## GIVEN DATA
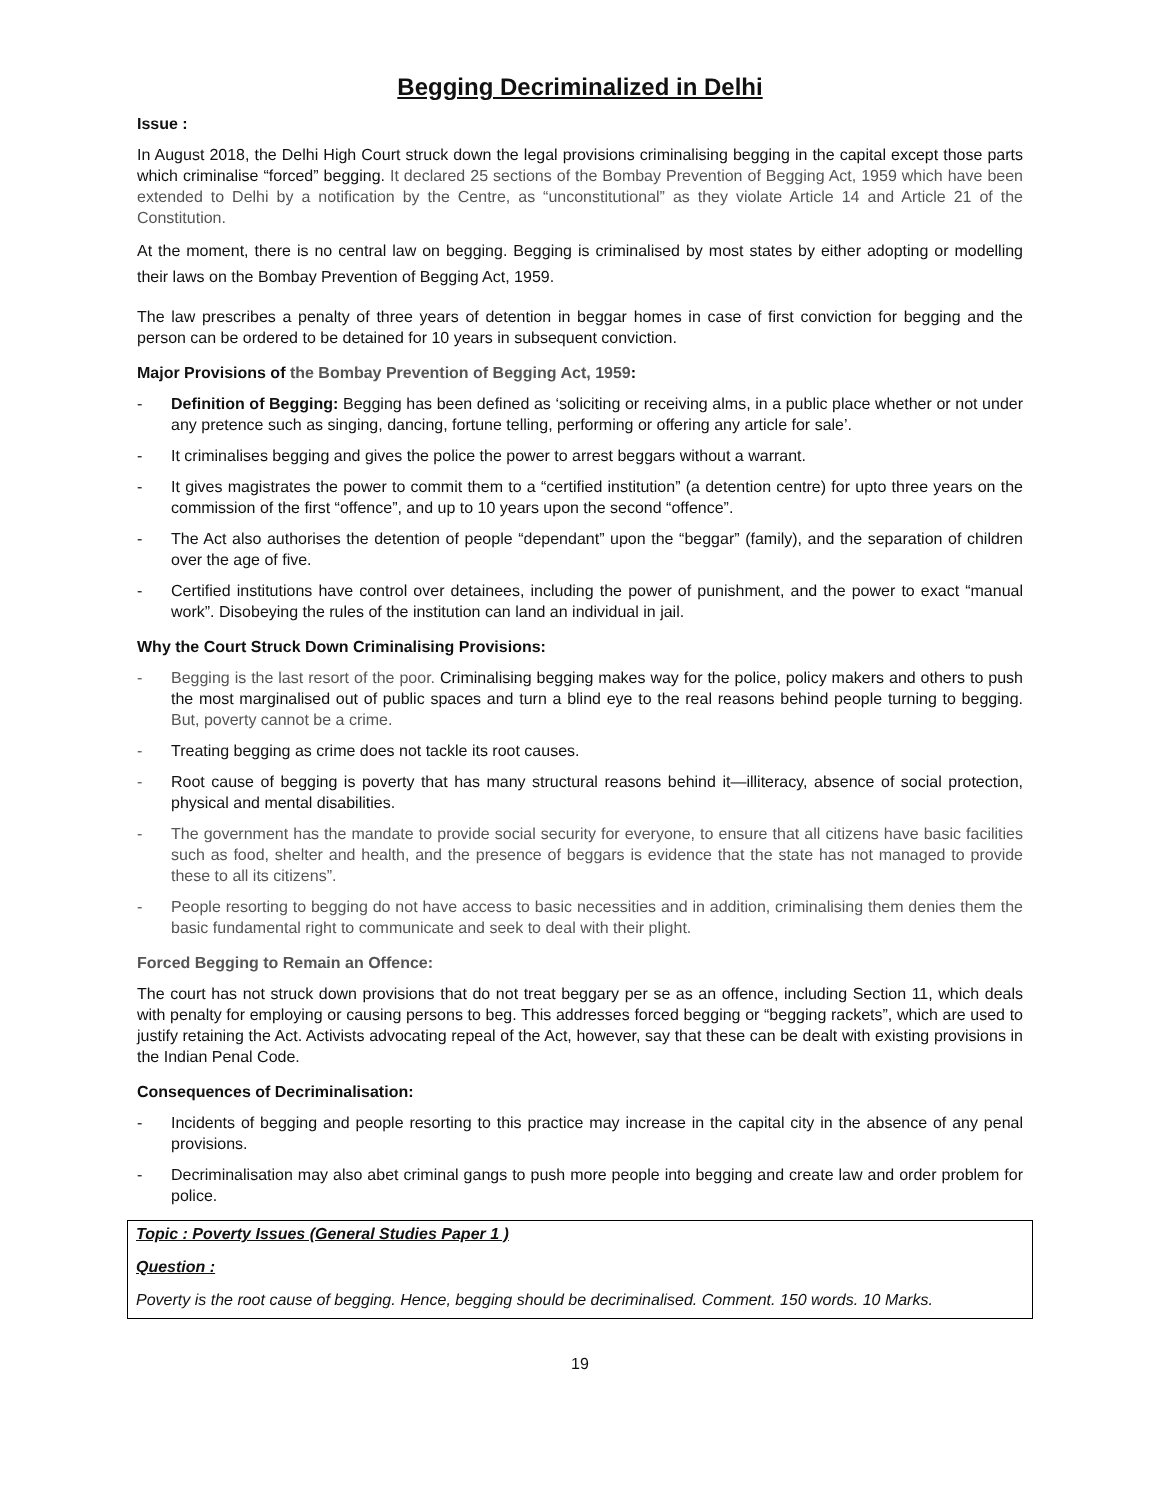Begging Decriminalized in Delhi
Issue :
In August 2018, the Delhi High Court struck down the legal provisions criminalising begging in the capital except those parts which criminalise “forced” begging. It declared 25 sections of the Bombay Prevention of Begging Act, 1959 which have been extended to Delhi by a notification by the Centre, as “unconstitutional” as they violate Article 14 and Article 21 of the Constitution.
At the moment, there is no central law on begging. Begging is criminalised by most states by either adopting or modelling their laws on the Bombay Prevention of Begging Act, 1959.
The law prescribes a penalty of three years of detention in beggar homes in case of first conviction for begging and the person can be ordered to be detained for 10 years in subsequent conviction.
Major Provisions of the Bombay Prevention of Begging Act, 1959:
- Definition of Begging: Begging has been defined as ‘soliciting or receiving alms, in a public place whether or not under any pretence such as singing, dancing, fortune telling, performing or offering any article for sale’.
- It criminalises begging and gives the police the power to arrest beggars without a warrant.
- It gives magistrates the power to commit them to a “certified institution” (a detention centre) for upto three years on the commission of the first “offence”, and up to 10 years upon the second “offence”.
- The Act also authorises the detention of people “dependant” upon the “beggar” (family), and the separation of children over the age of five.
- Certified institutions have control over detainees, including the power of punishment, and the power to exact “manual work”. Disobeying the rules of the institution can land an individual in jail.
Why the Court Struck Down Criminalising Provisions:
- Begging is the last resort of the poor. Criminalising begging makes way for the police, policy makers and others to push the most marginalised out of public spaces and turn a blind eye to the real reasons behind people turning to begging. But, poverty cannot be a crime.
- Treating begging as crime does not tackle its root causes.
- Root cause of begging is poverty that has many structural reasons behind it—illiteracy, absence of social protection, physical and mental disabilities.
- The government has the mandate to provide social security for everyone, to ensure that all citizens have basic facilities such as food, shelter and health, and the presence of beggars is evidence that the state has not managed to provide these to all its citizens”.
- People resorting to begging do not have access to basic necessities and in addition, criminalising them denies them the basic fundamental right to communicate and seek to deal with their plight.
Forced Begging to Remain an Offence:
The court has not struck down provisions that do not treat beggary per se as an offence, including Section 11, which deals with penalty for employing or causing persons to beg. This addresses forced begging or “begging rackets”, which are used to justify retaining the Act. Activists advocating repeal of the Act, however, say that these can be dealt with existing provisions in the Indian Penal Code.
Consequences of Decriminalisation:
- Incidents of begging and people resorting to this practice may increase in the capital city in the absence of any penal provisions.
- Decriminalisation may also abet criminal gangs to push more people into begging and create law and order problem for police.
Topic : Poverty Issues (General Studies Paper 1 )
Question :
Poverty is the root cause of begging. Hence, begging should be decriminalised. Comment. 150 words. 10 Marks.
19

## WHAT YOU ARE ASKED TO DO
In the listing above, find the line containing "- Definition of" and the line containing "- Treating begging", then retype both and every line between them exactly, with nothing else.

## REPLY
- Definition of Begging: Begging has been defined as ‘soliciting or receiving alms, in a public place whether or not under any pretence such as singing, dancing, fortune telling, performing or offering any article for sale’.
- It criminalises begging and gives the police the power to arrest beggars without a warrant.
- It gives magistrates the power to commit them to a “certified institution” (a detention centre) for upto three years on the commission of the first “offence”, and up to 10 years upon the second “offence”.
- The Act also authorises the detention of people “dependant” upon the “beggar” (family), and the separation of children over the age of five.
- Certified institutions have control over detainees, including the power of punishment, and the power to exact “manual work”. Disobeying the rules of the institution can land an individual in jail.
Why the Court Struck Down Criminalising Provisions:
- Begging is the last resort of the poor. Criminalising begging makes way for the police, policy makers and others to push the most marginalised out of public spaces and turn a blind eye to the real reasons behind people turning to begging. But, poverty cannot be a crime.
- Treating begging as crime does not tackle its root causes.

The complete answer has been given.